Although providing DEI training at all levels was also seen as critical, there was a 13% gap between organisations intending to offer DEI training or mentorship to all levels of management and those currently offering that same resources.

Many respondents indicated that while their organisation intends for their DEI leader to have access to senior leadership and financial resources, they are not yet there. Many also highlighted fears they have little impact on the diversification of company boards.

Less than 2% of respondents were confident their organisations were achieving their DEI goals. A similar percentage admitted to having no DEI goals or strategies in place.  

“As with other cultural and economic movements in our country’s past, the concrete actions taken are lagging behind the good intentions of corporate leadership and HR teams,” said Chris Fusco, senior vice president of compensation at salary.com, which undertook the study.

“The positive takeaway from Salary.com’s data is that good intentions lead to more action, so companies stand to make significant progress before the year is out.”

Having a dedicated diversity leader or diversity committee was cited by 44 organisations as being the most important mechanism toward making progress on DEI initiatives. This belief is supported by LinkedIn data that showed a large spike in the number of DEI roles posted after BLM took to the streets in late May and early June of 2020.

According to the business networking platform, the number of individuals globally with the head of diversity title grew 107% over the last five years, while those with the director of diversity (75%) and chief diversity officer (68%) titles also saw growth.

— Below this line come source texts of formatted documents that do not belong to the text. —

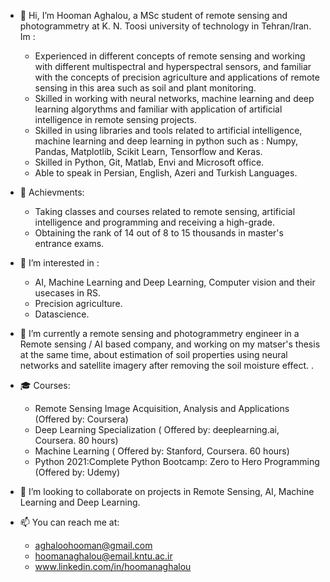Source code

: - 👋 Hi, I’m Hooman Aghalou, a MSc student of remote sensing and photogrammetry at K. N. Toosi university of technology in Tehran/Iran.
Im :
   -    Experienced in different concepts of remote sensing and working with different multispectral and hyperspectral sensors, and 
 familiar with the concepts of precision agriculture and applications of remote sensing in this area such as soil and plant monitoring.
   -    Skilled in working with neural networks, machine learning and deep learning algorythms and familiar with application of artificial intelligence in remote sensing projects.
   -    Skilled in using libraries and tools related to artificial intelligence, machine learning and deep learning in python such as : Numpy, Pandas, Matplotlib, Scikit Learn, Tensorflow and Keras.
   -    Skilled in Python, Git, Matlab, Envi and Microsoft office.
   -    Able to speak in Persian, English, Azeri and Turkish Languages.
 
 - 🏅 Achievments: 
    - Taking classes and courses related to remote sensing, artificial intelligence and programming and receiving a high-grade.
    - Obtaining the rank of 14 out of 8 to 15 thousands in master's entrance exams.
    
- 👀 I’m interested in : 
     - AI, Machine Learning and Deep Learning, Computer vision and their usecases in RS.
     - Precision agriculture.
     - Datascience.
      
- 🌱 I’m currently a  remote sensing and photogrammetry engineer in a Remote sensing / AI based company,
      and working on my matser's thesis at the same time, about estimation of soil properties using neural networks and satellite imagery after removing the soil moisture effect. . 
 
- 🎓 Courses: 
    - Remote Sensing Image Acquisition, Analysis and Applications (Offered by: Coursera)
    - Deep Learning Specialization ( Offered by: deeplearning.ai, Coursera. 80 hours)
    - Machine Learning ( Offered by: Stanford, Coursera. 60 hours)
    - Python 2021:Complete Python Bootcamp: Zero to Hero Programming (Offered by: Udemy)
 
- 💞️ I’m looking to collaborate on projects in Remote Sensing, AI, Machine Learning and Deep Learning.

- 📫 You can reach me at:
    - aghaloohooman@gmail.com
    - hoomanaghalou@email.kntu.ac.ir
    - www.linkedin.com/in/hoomanaghalou
    

<!---
Hooman1996/Hooman1996 is a ✨ special ✨ repository because its `README.md` (this file) appears on your GitHub profile.
You can click the Preview link to take a look at your changes.
--->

LinkedIn data also shows a 71% increase in all D&I roles worldwide during the same period.

There has been a dip in the number of DEI roles advertised during the covid-19 pandemic, however, a trend that may reverse in the near future as many survey respondents said it was important their organisation hire a DEI director within the next 90 days.

Whether or not an organisation has a DEI lead, only 6% of organisations are tracking their workforce diversification progress for the process of holding themselves accountable. Many companies are looking at metrics to track the success of their initiatives with affirmative action and internal equity analysis being the most popular metrics considered.

The most cited DEI goals were to launch community outreach efforts; meet affirmative action metrics set by their organisation; and abide by regulatory compliance.